Re: [RFC] [GIT PATCH net-2.6.23] IPV6: Configurable IPv6 address selection policy table (RFC3484)

2007-04-29 Thread Ulrich Drepper
David Miller wrote:
> Something more scalable has to be used.

This is where the shared-memory based event notification comes in.  It
was always also meant to be used for things like this.

-- 
➧ Ulrich Drepper ➧ Red Hat, Inc. ➧ 444 Castro St ➧ Mountain View, CA ❖



signature.asc
Description: OpenPGP digital signature


Re: [RFC] [GIT PATCH net-2.6.23] IPV6: Configurable IPv6 address selection policy table (RFC3484)

2007-04-29 Thread David Miller
From: Ulrich Drepper <[EMAIL PROTECTED]>
Date: Sat, 28 Apr 2007 23:39:22 -0700

> David Miller wrote:
> > One idea is to have glibc have some kind of socket open, subscribed
> > to a group which gets "sticky" events.
> 
> I don't quite yet know the context but I have to intervene: keeping
> sockets open is not good.  This will only cause problems.
> 
> Any interface must be memory based.  Something like "register a word
> which is set when an event arrives" is a much better interface.  Who you
> then go and retrieve messages is another issue.  If this is a rare event
> then opening is new netlink socket is no problem.

That's ne excellent point, however my concern is that we are
accumulating lots of these things.

You can't load up the vsyscall page with a memory word for each and
every thing of this nature, for example.

Something more scalable has to be used.
-
To unsubscribe from this list: send the line "unsubscribe netdev" in
the body of a message to [EMAIL PROTECTED]
More majordomo info at  http://vger.kernel.org/majordomo-info.html


Re: [RFC] [GIT PATCH net-2.6.23] IPV6: Configurable IPv6 address selection policy table (RFC3484)

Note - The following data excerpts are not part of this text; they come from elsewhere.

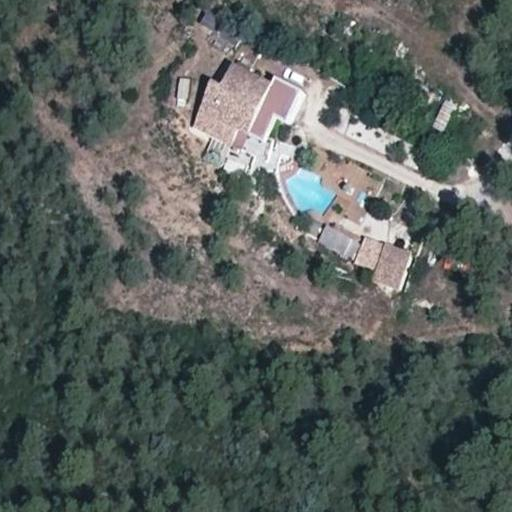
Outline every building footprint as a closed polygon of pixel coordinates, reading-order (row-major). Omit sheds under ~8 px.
[(269,112),(281,89),(241,67),(229,87),(219,82),(196,125),(248,151),(269,112)] [(285,81),(281,89),(269,112),(295,126),(311,95),(285,81)] [(446,103),(434,128),(445,134),(458,109),(446,103)] [(350,133),(356,115),(342,111),(337,129),(350,133)] [(356,262),(364,246),(329,228),(321,244),(356,262)] [(380,273),(389,248),(367,240),(358,266),(380,273)] [(414,256),(389,248),(380,273),(377,283),(403,291),(414,256)]
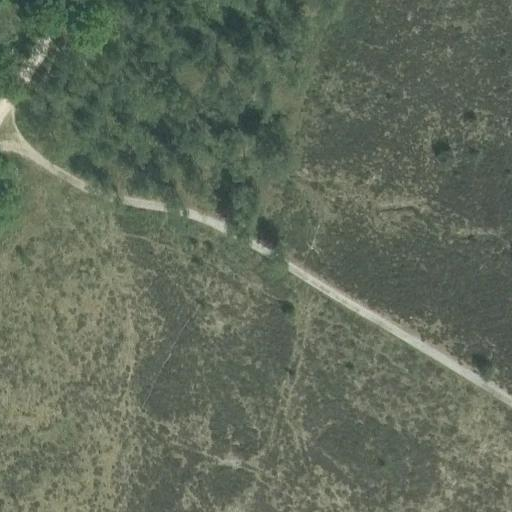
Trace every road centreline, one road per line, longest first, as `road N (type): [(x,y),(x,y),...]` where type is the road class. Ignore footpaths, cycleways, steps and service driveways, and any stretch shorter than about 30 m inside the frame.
road 1 (track): [(0,135),(80,186),(218,224),(511,404)]
road 2 (track): [(71,0),(0,115)]
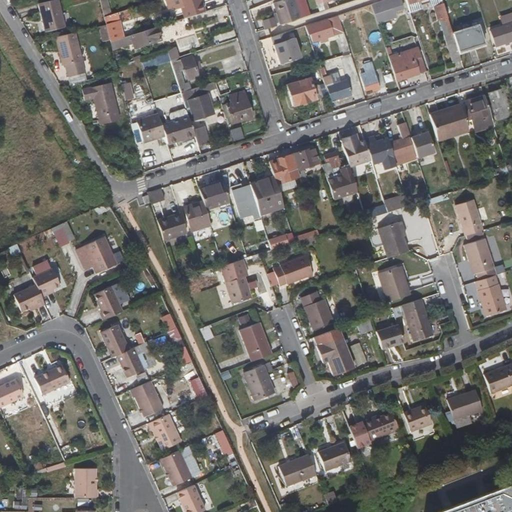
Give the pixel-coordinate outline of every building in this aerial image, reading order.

2007-04-28 Thread Ulrich Drepper
David Miller wrote:
> One idea is to have glibc have some kind of socket open, subscribed
> to a group which gets "sticky" events.

I don't quite yet know the context but I have to intervene: keeping
sockets open is not good.  This will only cause problems.

Any interface must be memory based.  Something like "register a word
which is set when an event arrives" is a much better interface.  Who you
then go and retrieve messages is another issue.  If this is a rare event
then opening is new netlink socket is no problem.

-- 
➧ Ulrich Drepper ➧ Red Hat, Inc. ➧ 444 Castro St ➧ Mountain View, CA ❖



signature.asc
Description: OpenPGP digital signature


Re: [RFC] [GIT PATCH net-2.6.23] IPV6: Configurable IPv6 address selection policy table (RFC3484)

2007-04-28 Thread David Miller
From: YOSHIFUJI Hideaki / 吉藤英明 <[EMAIL PROTECTED]>
Date: Thu, 19 Apr 2007 16:28:56 +0900 (JST)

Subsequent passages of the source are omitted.